Lee declined to comment on Kong's allegation of his having discussed the "one China" principle.

While Lee said that he would reiterate the recent string of goodwill gestures extended by Chen when he met Hu, Lee said that he failed to do so on Sunday because as a scientist, he disliked repetition and he believed that Hu must have learned of the message from the media.

When asked whether Chen would feel disappointed over his failing to deliver the message to Hu, Lee said that he did not think the president would be disappointed.

"The time was so limited that it was hard to discuss such complicated issues [as cross-strait relations] and it's not the main purpose of my trip," he said. "I come here as a scientist representing Taiwan to discuss economic and scientific issues at an economic forum. I don't think it's appropriate to discuss such a complex issue in such a short time. Besides, it's the responsibility of the president to improve cross-strait relations."

Describing Hu as a friendly person and someone who can easily talk, Lee said that the atmosphere of their conversation was cordial, and he felt a sense of trust and goodwill from him.

As Chen has extended goodwill gestures to China in several occassions, Lee said that the ball is in Beijing's court.

"It's as if I like a woman so much that I want to marry her, but I won't be able to do it if she doesn't trust me," he said.

"The best thing for me to do here is to try to establish friendship and mutual trust with Hu.

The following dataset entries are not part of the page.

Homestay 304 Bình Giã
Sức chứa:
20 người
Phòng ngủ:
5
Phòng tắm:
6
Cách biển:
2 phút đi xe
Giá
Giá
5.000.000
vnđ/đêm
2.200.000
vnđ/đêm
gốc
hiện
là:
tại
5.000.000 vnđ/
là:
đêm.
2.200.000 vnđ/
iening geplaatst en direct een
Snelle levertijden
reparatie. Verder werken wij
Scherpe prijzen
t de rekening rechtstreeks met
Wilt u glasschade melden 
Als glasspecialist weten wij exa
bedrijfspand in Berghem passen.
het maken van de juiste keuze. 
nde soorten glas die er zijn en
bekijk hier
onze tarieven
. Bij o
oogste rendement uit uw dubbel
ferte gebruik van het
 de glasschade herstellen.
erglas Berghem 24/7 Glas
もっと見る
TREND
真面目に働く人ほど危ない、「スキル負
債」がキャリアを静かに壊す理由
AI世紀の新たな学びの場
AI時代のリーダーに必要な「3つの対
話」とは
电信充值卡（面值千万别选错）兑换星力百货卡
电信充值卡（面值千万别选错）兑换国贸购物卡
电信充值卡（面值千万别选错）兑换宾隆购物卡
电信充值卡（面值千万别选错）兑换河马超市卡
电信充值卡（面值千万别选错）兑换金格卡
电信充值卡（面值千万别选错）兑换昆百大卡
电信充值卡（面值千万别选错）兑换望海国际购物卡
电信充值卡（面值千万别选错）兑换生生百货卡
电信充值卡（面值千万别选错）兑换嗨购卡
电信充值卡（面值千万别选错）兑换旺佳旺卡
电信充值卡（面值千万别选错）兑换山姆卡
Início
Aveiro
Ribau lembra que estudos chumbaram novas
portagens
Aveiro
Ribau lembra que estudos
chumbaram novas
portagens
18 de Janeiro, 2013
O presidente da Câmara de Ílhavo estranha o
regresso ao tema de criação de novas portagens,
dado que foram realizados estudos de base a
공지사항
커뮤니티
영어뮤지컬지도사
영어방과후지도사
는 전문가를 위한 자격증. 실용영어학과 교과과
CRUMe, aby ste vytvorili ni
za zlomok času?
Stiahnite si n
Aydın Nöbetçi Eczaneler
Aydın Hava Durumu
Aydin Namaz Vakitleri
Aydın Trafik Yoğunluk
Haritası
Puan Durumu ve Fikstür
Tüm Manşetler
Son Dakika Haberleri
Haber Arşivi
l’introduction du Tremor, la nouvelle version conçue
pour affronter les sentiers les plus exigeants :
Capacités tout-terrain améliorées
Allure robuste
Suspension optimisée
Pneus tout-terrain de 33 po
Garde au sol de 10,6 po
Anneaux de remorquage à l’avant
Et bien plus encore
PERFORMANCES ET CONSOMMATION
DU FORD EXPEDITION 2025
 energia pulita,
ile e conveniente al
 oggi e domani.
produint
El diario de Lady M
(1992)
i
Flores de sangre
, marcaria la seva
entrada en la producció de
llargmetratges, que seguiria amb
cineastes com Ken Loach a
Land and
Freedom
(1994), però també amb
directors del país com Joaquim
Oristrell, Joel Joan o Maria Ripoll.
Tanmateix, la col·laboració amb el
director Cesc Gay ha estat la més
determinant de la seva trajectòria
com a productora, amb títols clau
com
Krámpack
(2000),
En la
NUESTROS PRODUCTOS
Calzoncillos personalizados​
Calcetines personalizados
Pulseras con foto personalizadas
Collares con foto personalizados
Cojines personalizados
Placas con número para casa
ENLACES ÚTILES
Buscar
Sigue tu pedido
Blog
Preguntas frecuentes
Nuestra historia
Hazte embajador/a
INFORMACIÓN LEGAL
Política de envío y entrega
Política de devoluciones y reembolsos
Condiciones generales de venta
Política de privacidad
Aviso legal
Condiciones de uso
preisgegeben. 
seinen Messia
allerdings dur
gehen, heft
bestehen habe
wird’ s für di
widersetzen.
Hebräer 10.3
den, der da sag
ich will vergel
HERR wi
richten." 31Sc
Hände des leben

I know many people have a lot of expectations for me. I did my best, but I hope you realize that it's impossible for me to turn things around in a couple of days."

In other news, Japan will soon grant Taiwanese tourists a visa-free privilege, Lee said.

"Prime Minister Koizumi took the initiative to tell me that Taiwanese tourists would soon be entitled to visa-free entry," Lee said.

When asked whether the visa-free entry is a permanant measure for Taiwanese tourists or only a temporary move for the 2005 World Exposition in Aichi, Lee said Koizumi did not elaberate.

"Since our meeting was brief, we did not have enough time to discuss related details," Lee said.

The Sankei Shimbun, a major Japanese daily, last week carried a front-page story saying the Japanese government was working to grant Taiwanese tourists a visa-exempt status from next March until September in a bid to attract Taiwanese tourists to the Aichi exposition.

Japan has granted Taiwanese tourists a 3-day landing visa. For longer stays in the country, Taiwanese residents have to apply for a visa in advance.